What the Thunder Said is the first story ever told of a Canadian Service Battalion, a concept conceived in the 1960s. It is also the story of the war itself that serves well both the Canadian public and the memories of those logisticians who were killed. The environment, LCol John Conrad reminds us, was one in which “anywhere along the line between departure and destination you must be prepared to fight for your life…[and] the non-contiguous battlefield is also typified by the absence of battle.”

The tactics of tackling the Taliban, as described by Colonel Ian Hope in Dancing with the Dushman (May/June 2009), would not have been possible without the support of this less than 300-strong logistics unit. Though the unit commanded by Conrad in 2006 was designed to operate only from Kandahar, it sustained the Canadian combat elements described by Colonel Hope across a wide swath of not only Kandahar, but also Helmand provinces. Without the efforts of Conrad’s personnel, there would have been no tactics by those of Hope.

For those tasked with deciding our withdrawal, he offers sage advice: “if we really want to know how Canada is doing in Afghanistan, we should ask the Afghans more often.”

In Warriors and Nation Builders, Andy Tamas shares a different perspective of Afghan, though often from the same time period as Conrad. As its subtitle – “Development and the Military in Afghanistan” – makes clear, this book is about assisting developers and their military colleagues collaborate “in helping build a society where people have more to gain by laying down their arms and becoming engaged in the local economy than by continuing to fight;” its main aim is “to provide a set of navigational aids for military leaders to help them have some sense of what this field of development is all about.”

In doing so in the context of the Afghan war, Tamas provides readers with unique insight into the interplay between humanitarian and military efforts and what the “whole-of-government” approach means to a civilian practitioner. How many readers, for example, realize that in Afghanistan “simply identifying all the NGOs can be a major challenge.”

Tamas served as a civilian on the first Canadian Strategic Advisory Team, established by Gen. Rick Hillier to assist the Afghan government in Kabul. He offers an insider’s account that will permit readers to form their own judgment about this unique element, now terminated, and the contribution it made to Canada’s mission.

In a chapter titled “What is the Mission?” Tamas discusses the goal of counter-insurgency campaigns and what mindsets might need change, information vital to Canadian voters to evaluate the political rhetoric that will undoubtedly gain volume as the 2011 deadline approaches.

Certainly, Tamas has written a guide for more than just military officers; he has written a guide for those who wish to understand a mission for which our present contribution, military and perhaps civilian, is about to change.
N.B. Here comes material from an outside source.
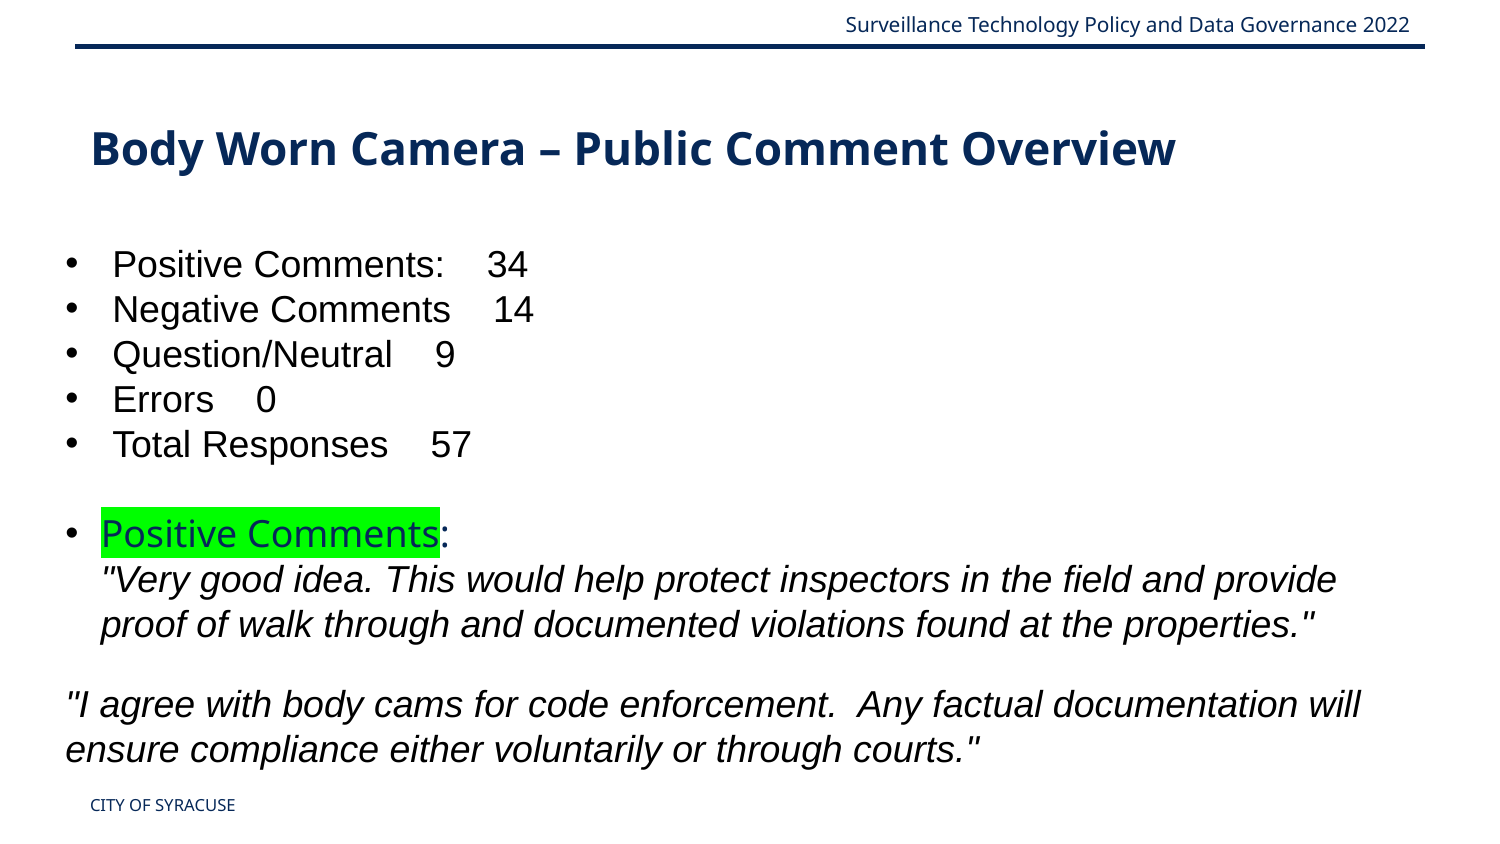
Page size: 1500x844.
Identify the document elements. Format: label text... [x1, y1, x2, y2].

Finally, though Unembedded is a mid-life memoir, author Scott Taylor, an “unembedded” journalist and self-labeled maverick, provides snapshots of Senlis Council operations, Norine MacDonald, Abdul Rashid Dostum, Mullah Zaeef, Amrullah Saleh and Kandahar’s National Directorate of Security detention center, among others. Taylor’s thoughts contribute to yet another valuable vantage point from Afghanistan.

It has been suggested that in a democracy it is particularly important for voters to understand the nature of warfare “so that they are equipped to make intelligent judgments about the way in which their own governments seek to employ force,” or, in the case of Canada in 2011, withdraw that force. These three books provide a valuable contribution to understanding the nature of the Afghan conflict.

Roy Thomas, MSC, CD, MA (RMC) served in the tribal areas of Pakistan and also in Afghanistan in 1989 with UNGOMAP.